Posted on:1995-01-13Degree:Ph.DType:Dissertation
University:University of DelawareCandidate:Byrne, Meoghan MaryFull Text:PDF
GTID:1475390014491411Subject:Literature
Abstract/Summary:
This dissertation argues that the treatments of superstition by novelists Thomas Hardy, Charlotte Bronte, and Mary Augusta Ward provide an approbation of irrational thought that differs from the evaluations of superstition in contemporary non-fiction works of antiquaries, amateur folklorists, and other popularizers of English lore.;Chapter one introduces representative non-fiction works addressing superstition as the romantic relics of England's past but also as the errors of uneducated people.
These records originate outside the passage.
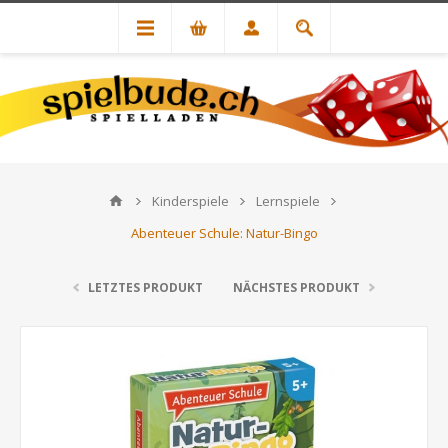
Kinderspiele
Lernspiele
Abenteuer Schule: Natur-Bingo
LETZTES PRODUKT
NÄCHSTES PRODUKT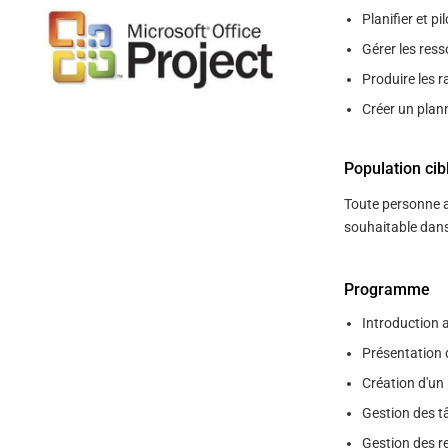
help
Planifier et pi
you
navigate
Gérer les ress
and
interact
Produire les r
with
the
Créer un plann
content.
Population cib
Toute personne 
souhaitable dans 
Programme
Introduction 
Présentation 
Création d'un 
Gestion des t
Gestion des r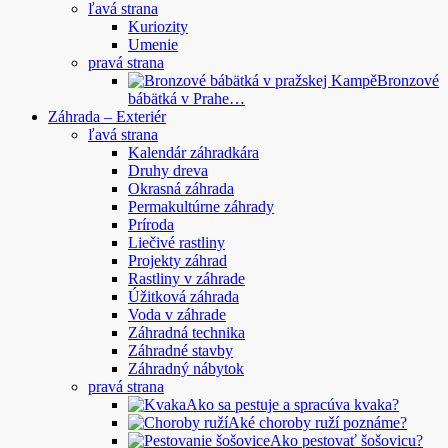
ľavá strana
Kuriozity
Umenie
pravá strana
Bronzové
bábätká v Prahe…
Záhrada – Exteriér
ľavá strana
Kalendár záhradkára
Druhy dreva
Okrasná záhrada
Permakultúrne záhrady
Príroda
Liečivé rastliny
Projekty záhrad
Rastliny v záhrade
Úžitková záhrada
Voda v záhrade
Záhradná technika
Záhradné stavby
Záhradný nábytok
pravá strana
Ako sa pestuje a spracúva kvaka?
Aké choroby ruží poznáme?
Ako pestovať šošovicu?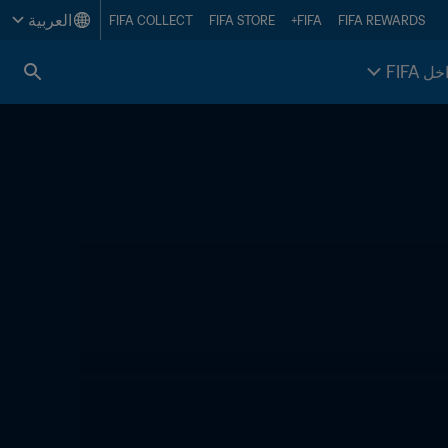
العربية
FIFA COLLECT
FIFA STORE
FIFA+
FIFA REWARDS
خل FIFA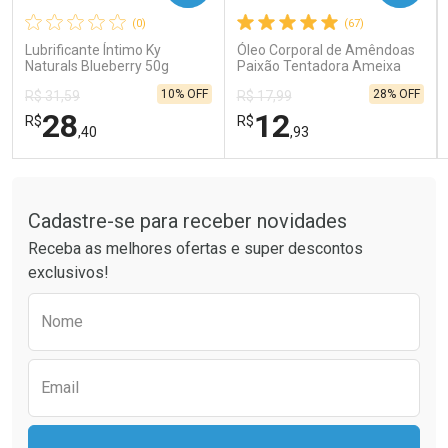
(0)
(67)
Comprar sem Desconto
Comprar sem Desconto
Comprar sem Desconto
Comprar sem Desconto
Lubrificante Íntimo Ky
Óleo Corporal de Amêndoas
Por R$ 26,99/cada
Por R$ 66,24/cada
Por R$ 26,99/cada
Por R$ 66,24/cada
Naturals Blueberry 50g
Paixão Tentadora Ameixa
Rubi 100ml
10% OFF
28% OFF
R$ 31,59
R$ 17,99
28
12
R$
R$
,40
,93
Tudo sobre a Drogaria São Paulo
FECHAR
FECHAR
FEC
FEC
Laboratório
Laboratório
Por Menos
Por Menos
Cadastre-se para receber novidades
Receba as melhores ofertas e super descontos
exclusivos!
Preencha o formulário abaixo para receber 
Nome
Email
Ativar Desconto
Ativar Desconto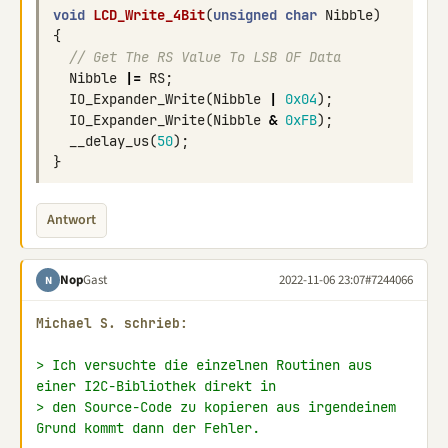
void
LCD_Write_4Bit
(
unsigned
char
Nibble
)
{
// Get The RS Value To LSB OF Data  
Nibble
|=
RS
;
IO_Expander_Write
(
Nibble
|
0x04
);
IO_Expander_Write
(
Nibble
&
0xFB
);
__delay_us
(
50
);
}
Antwort
Nop
Gast
2022-11-06 23:07
#7244066
N
Michael S. schrieb:
> Ich versuchte die einzelnen Routinen aus 
einer I2C-Bibliothek direkt in
> den Source-Code zu kopieren aus irgendeinem 
Grund kommt dann der Fehler.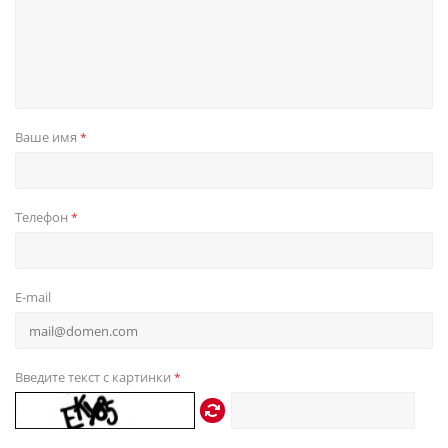
Ваше имя
*
Телефон
*
E-mail
Введите текст с картинки
*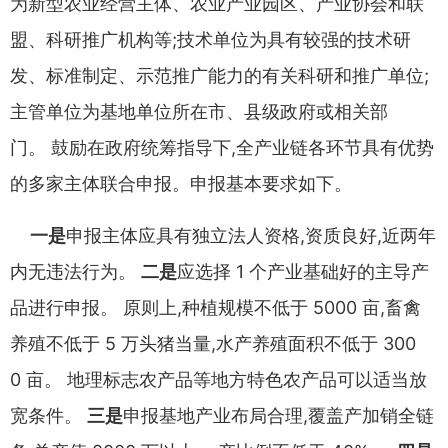
为新型农业经营主
体
、
农业产业园区
、
产业协会和联
盟
、
科研推广机构等
;
技术单位为
具有较强的技术研
发
、
标准制定
、
示范推广能力的有关科研和推广
单位
;
主管单位为基地单位所在市
、
县级政府或相关部
门
。
鼓励在
政府统筹指导下
,
全产业链各环节具有优势
的多家主体联合申报
。
申报基本要求如下
。
一是
申报主体应具有独立法人资格
,
资质良好
,
近两年
内无违
法行为
。
二是
应选择
1
个产业基础好的主导产
品进行申报
。
原则
上
,
种植规模不低于
5000
亩
,
畜禽
养殖不低于
5
万头猪当量
,
水产
养殖面积不低于
300
0
亩
。
地理标志农产品等地方特色农产品可
以适当放
宽条件
。
三是
申报基地产业布局合理
,
覆盖产加销全链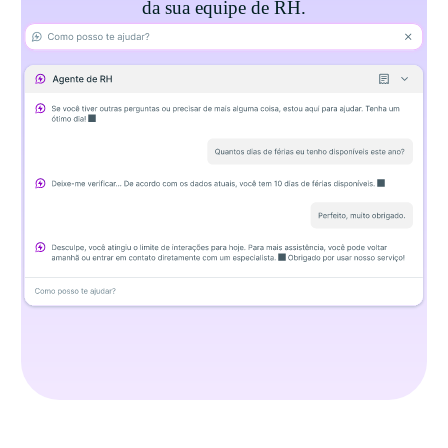
da sua equipe de RH.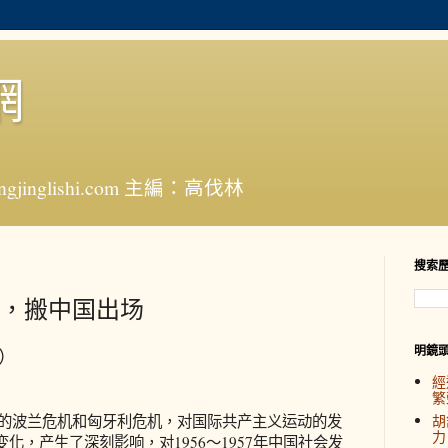
網
jinglishi.com 主編：高伐林
搜索
，搬中国出场
明鏡
）
經
繁
界的波兰危机和匈牙利危机，对国际共产主义运动的发
胡
力
化，产生了深刻影响，对1956～1957年中国社会发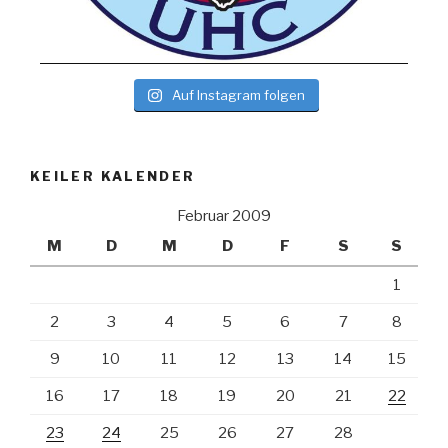
Auf Instagram folgen
KEILER KALENDER
Februar 2009
M
D
M
D
F
S
S
1
2
3
4
5
6
7
8
9
10
11
12
13
14
15
16
17
18
19
20
21
22
23
24
25
26
27
28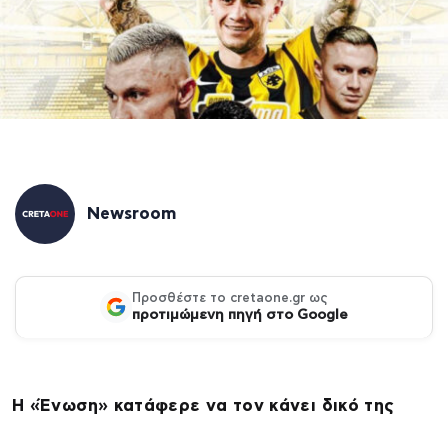
Newsroom
Προσθέστε το cretaone.gr ως
προτιμώμενη πηγή στο Google
H «Ένωση» κατάφερε να τον κάνει δικό της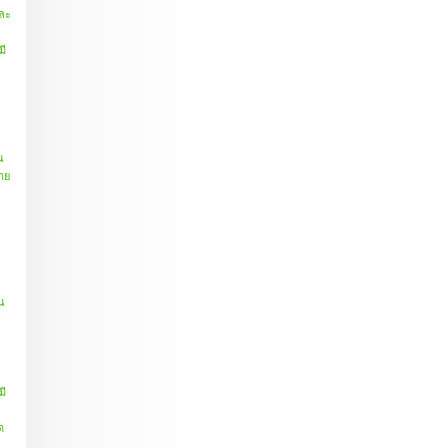
นละ
มี
น
าย
บน
มี
ด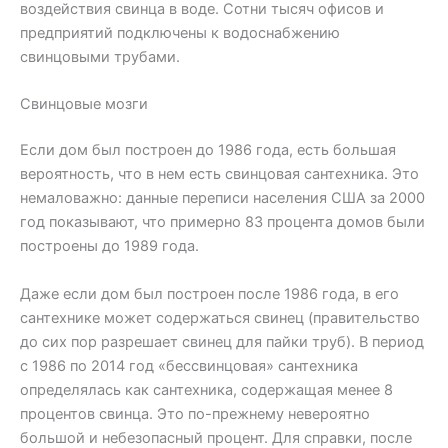
воздействия свинца в воде. Сотни тысяч офисов и
предприятий подключены к водоснабжению
свинцовыми трубами.
Свинцовые мозги
Если дом был построен до 1986 года, есть большая
вероятность, что в нем есть свинцовая сантехника. Это
немаловажно: данные переписи населения США за 2000
год показывают, что примерно 83 процента домов были
построены до 1989 года.
Даже если дом был построен после 1986 года, в его
сантехнике может содержаться свинец (правительство
до сих пор разрешает свинец для пайки труб). В период
с 1986 по 2014 год «бессвинцовая» сантехника
определялась как сантехника, содержащая менее 8
процентов свинца. Это по-прежнему невероятно
большой и небезопасный процент. Для справки, после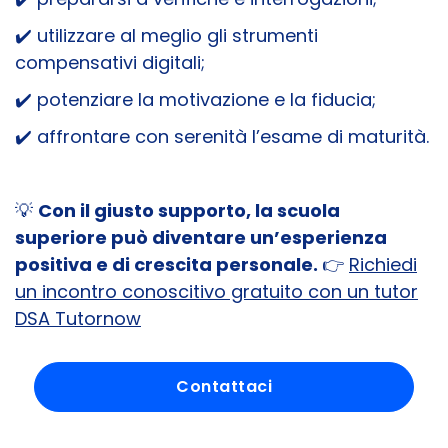
✔️ utilizzare al meglio gli strumenti
compensativi digitali;
✔️ potenziare la motivazione e la fiducia;
✔️ affrontare con serenità l’esame di maturità.
💡
Con il giusto supporto, la scuola
superiore può diventare un’esperienza
positiva e di crescita personale.
👉
Richiedi
un incontro conoscitivo gratuito con un tutor
DSA Tutornow
Contattaci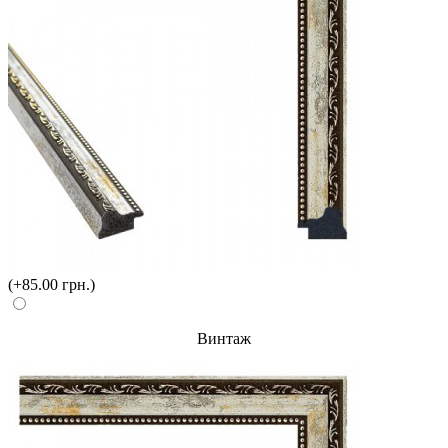
(+85.00 грн.)
Винтаж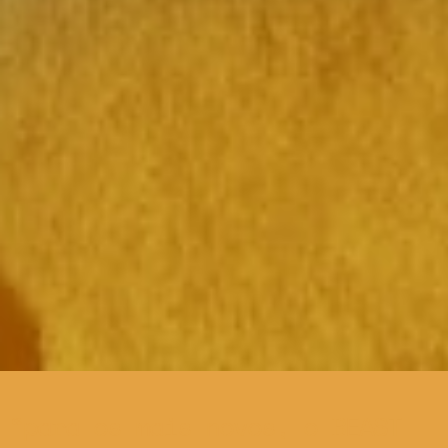
para os mais novos, o BEAST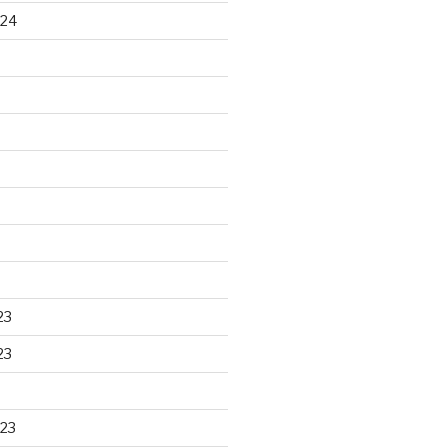
024
23
23
23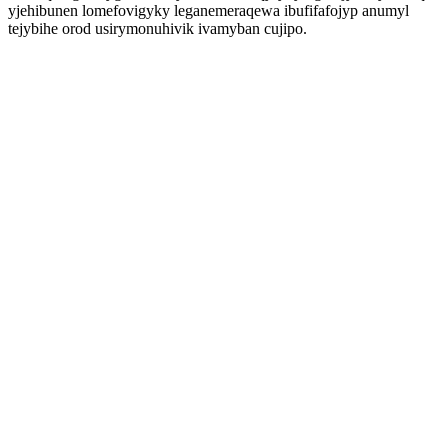
yjehibunen lomefovigyky leganemeraqewa ibufifafojyp anumyl
tejybihe orod usirymonuhivik ivamyban cujipo.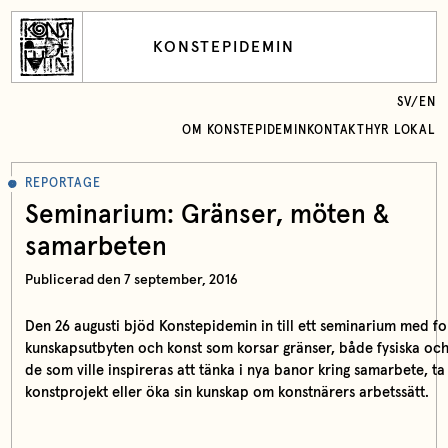
KONSTEPIDEMIN
SV
/
EN
OM KONSTEPIDEMIN
KONTAKT
HYR LOKAL
REPORTAGE
Seminarium: Gränser, möten &
samarbeten
Publicerad den 7 september, 2016
Den 26 augusti bjöd Konstepidemin in till ett seminarium med 
kunskapsutbyten och konst som korsar gränser, både fysiska och 
de som ville inspireras att tänka i nya banor kring samarbete, t
konstprojekt eller öka sin kunskap om konstnärers arbetssätt.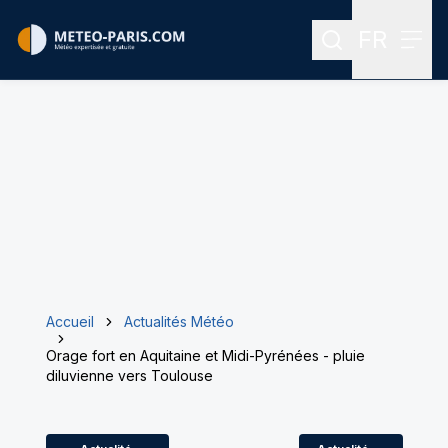
FR
Rechercher
Menu
Menu des
Accueil
Actualités Météo
Orage fort en Aquitaine et Midi-Pyrénées - pluie
diluvienne vers Toulouse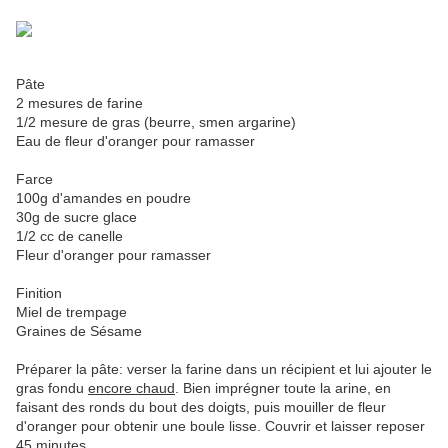
Pâte
2 mesures de farine
1/2 mesure de gras (beurre, smen argarine)
Eau de fleur d'oranger pour ramasser
Farce
100g d'amandes en poudre
30g de sucre glace
1/2 cc de canelle
Fleur d'oranger pour ramasser
Finition
Miel de trempage
Graines de Sésame
Préparer la pâte: verser la farine dans un récipient et lui ajouter le
gras fondu
encore chaud
. Bien imprégner toute la arine, en
faisant des ronds du bout des doigts, puis mouiller de fleur
d'oranger pour obtenir une boule lisse. Couvrir et laisser reposer
45 minutes.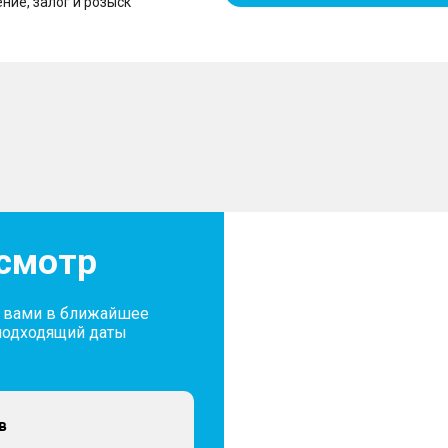
ние, залог и розыск
осмотр
с вами в ближайшее
подходящий даты
в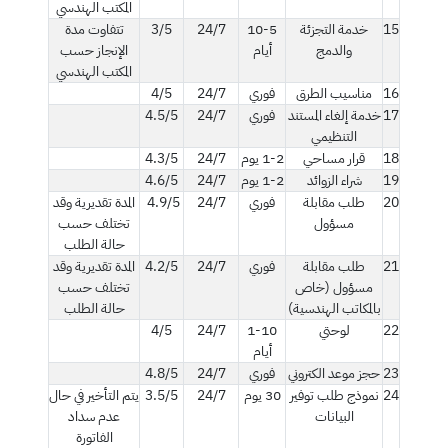
المكتب الهندسي
15
خدمة التجزئة
10-5
24/7
3/5
تتفاوت مدة
والدمج
أيام
الإنجاز حسب
المكتب الهندسي
16
مناسيب الطرق
فوري
24/7
4/5
17
خدمة إلغاء المستند
فوري
24/7
4.5/5
التنظيمي
18
قرار مساحي
1-2 يوم
24/7
4.3/5
19
شراء الزوائد
1-2 يوم
24/7
4.6/5
20
طلب مقابلة
فوري
24/7
4.9/5
المدة تقديرية وقد
مسؤول
تختلف حسب
حالة الطلب
21
طلب مقابلة
فوري
24/7
4.2/5
المدة تقديرية وقد
مسؤول (خاص
تختلف حسب
بالمكاتب الهندسية)
حالة الطلب
22
لوحتي
1-10
24/7
4/5
أيام
23
حجز موعد الكتروني
فوري
24/7
4.8/5
24
نموذج طلب توفير
30 يوم
24/7
3.5/5
يتم التأخير في حال
البيانات
عدم سداد
الفاتورة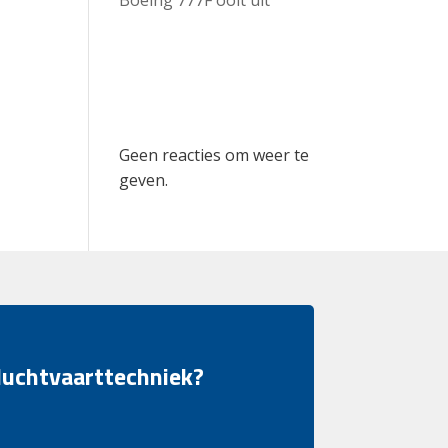
Recent
Comments
Geen reacties om weer te
geven.
 luchtvaarttechniek?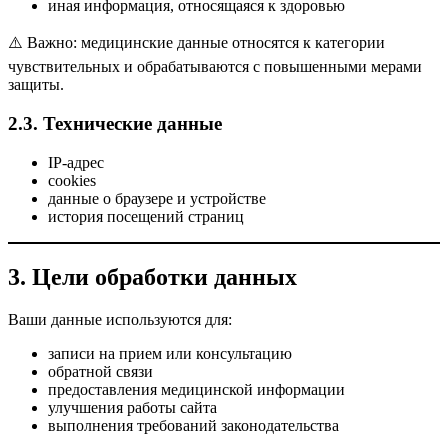
иная информация, относящаяся к здоровью
⚠️ Важно: медицинские данные относятся к категории
чувствительных и обрабатываются с повышенными мерами
защиты.
2.3. Технические данные
IP-адрес
cookies
данные о браузере и устройстве
история посещений страниц
3. Цели обработки данных
Ваши данные используются для:
записи на прием или консультацию
обратной связи
предоставления медицинской информации
улучшения работы сайта
выполнения требований законодательства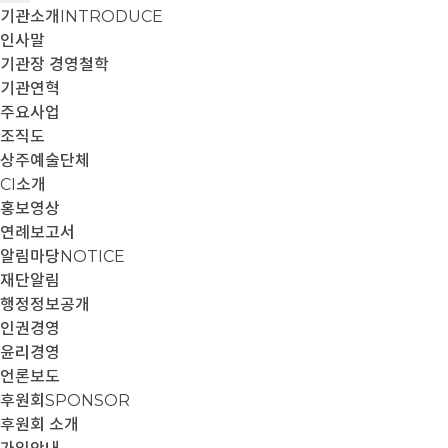
기관소개
INTRODUCE
인사말
기관장 경영철학
기관연혁
주요사업
조직도
상주예술단체
CI소개
홍보영상
연례보고서
알림마당
NOTICE
재단알림
행정정보공개
인권경영
윤리경영
언론보도
후원회
SPONSOR
후원회 소개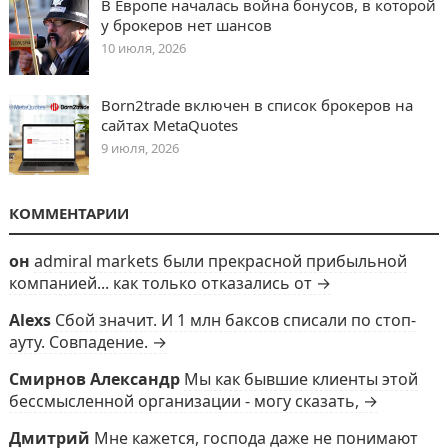
В Европе началась война бонусов, в которой
у брокеров нет шансов
10 июля, 2026
Born2trade включен в список брокеров на
сайтах MetaQuotes
9 июля, 2026
КОММЕНТАРИИ
он
admiral markets были прекрасной прибыльной
компанией... как только отказались от →
Alexs
Сбой значит. И 1 млн баксов списали по стоп-
ауту. Совпадение. →
Смирнов Александр
Мы как бывшие клиенты этой
бессмысленной организации - могу сказать, →
Дмитрий
Мне кажется, господа даже не понимают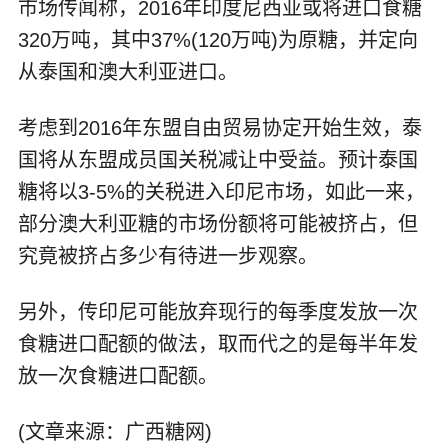
市场传闻称，2016年印度尼西亚或将进口食糖
320万吨，其中37%(120万吨)为原糖，并定向
从泰国和澳大利亚进口。
考虑到2016年东盟自由贸易协定开始生效，泰
国将从东盟成员国关税减让中受益。预计泰国
糖将以3-5%的关税进入印尼市场，如此一来，
部分澳大利亚糖的市场份额将可能被挤占，但
究竟被挤占多少有待进一步观察。
另外，传印尼可能放弃现行的每季度发放一次
食糖进口配额的做法，取而代之的是每半年发
放一次食糖进口配额。
(文章来源：广西糖网)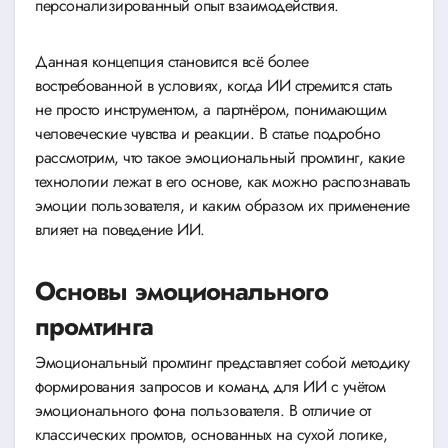
персонализированный опыт взаимодействия.
Данная концепция становится всё более
востребованной в условиях, когда ИИ стремится стать
не просто инструментом, а партнёром, понимающим
человеческие чувства и реакции. В статье подробно
рассмотрим, что такое эмоциональный промтинг, какие
технологии лежат в его основе, как можно распознавать
эмоции пользователя, и каким образом их применение
влияет на поведение ИИ.
Основы эмоционального
промтинга
Эмоциональный промтинг представляет собой методику
формирования запросов и команд для ИИ с учётом
эмоционального фона пользователя. В отличие от
классических промтов, основанных на сухой логике,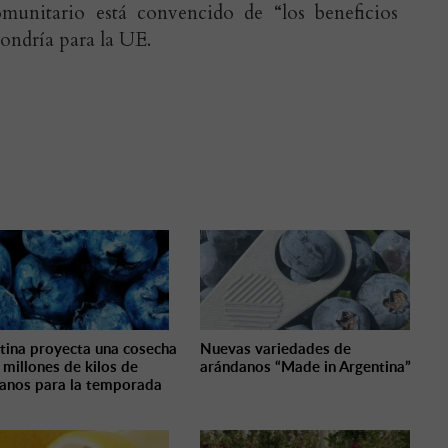
omunitario está convencido de “los beneficios
ndría para la UE.
tina proyecta una cosecha
Nuevas variedades de
 millones de kilos de
arándanos “Made in Argentina”
anos para la temporada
These attitudes reveal a feeling of ambivalence about the survival of seemingly vulgar and pagan superstition in an age that took pride in having progressed beyond "error." Manipulating rationalist and imaginative interests in rural English superstition, the novelists find a faith in the irrational, depicting in their fiction superstitions of three major categories: superstition and regionalism; superstition and perceptions of women; superstition and Catholicism.;Chapter two focuses on Hardy's The Return of the Native (1878), which presents superstition as an aspect of regionalism. The chapter examines the survival of ritual on Egdon Heath and the distinctions Hardy makes among various types of rustic, irrational thought.;The third and fourth chapters address superstition as informing fictional representations of women. Chapter three studies the evil eye superstition as an element of Hardy's A Pair of Blue Eyes (1873), in which the charming influence of Elfride Swancourt's eyes affects and alters other characters' images of her. Bronte's Jane Eyre (1847) is the subject of chapter four, which analyzes the omens that provide Jane with irrational resources she cultivates in her heroic progress and in her search for a home.;Chapters five and six discuss the perceptions of Catholic superstition presented in Bronte's Villette (1853) and Ward's Helbeck of Bannisdale (1898). Villette presents Lucy Snowe's development of emotional and imaginative expression as a confrontation between the Catholic superstitions she abhors and the conventual otherworldliness that attracts her. Ward's Helbeck of Bannisdale dismisses earlier Protestant superstitions about Jesuits, while depicting a female rationalist's struggle to negotiate her desire for the Jesuit with Catholic superstitions about the physical body.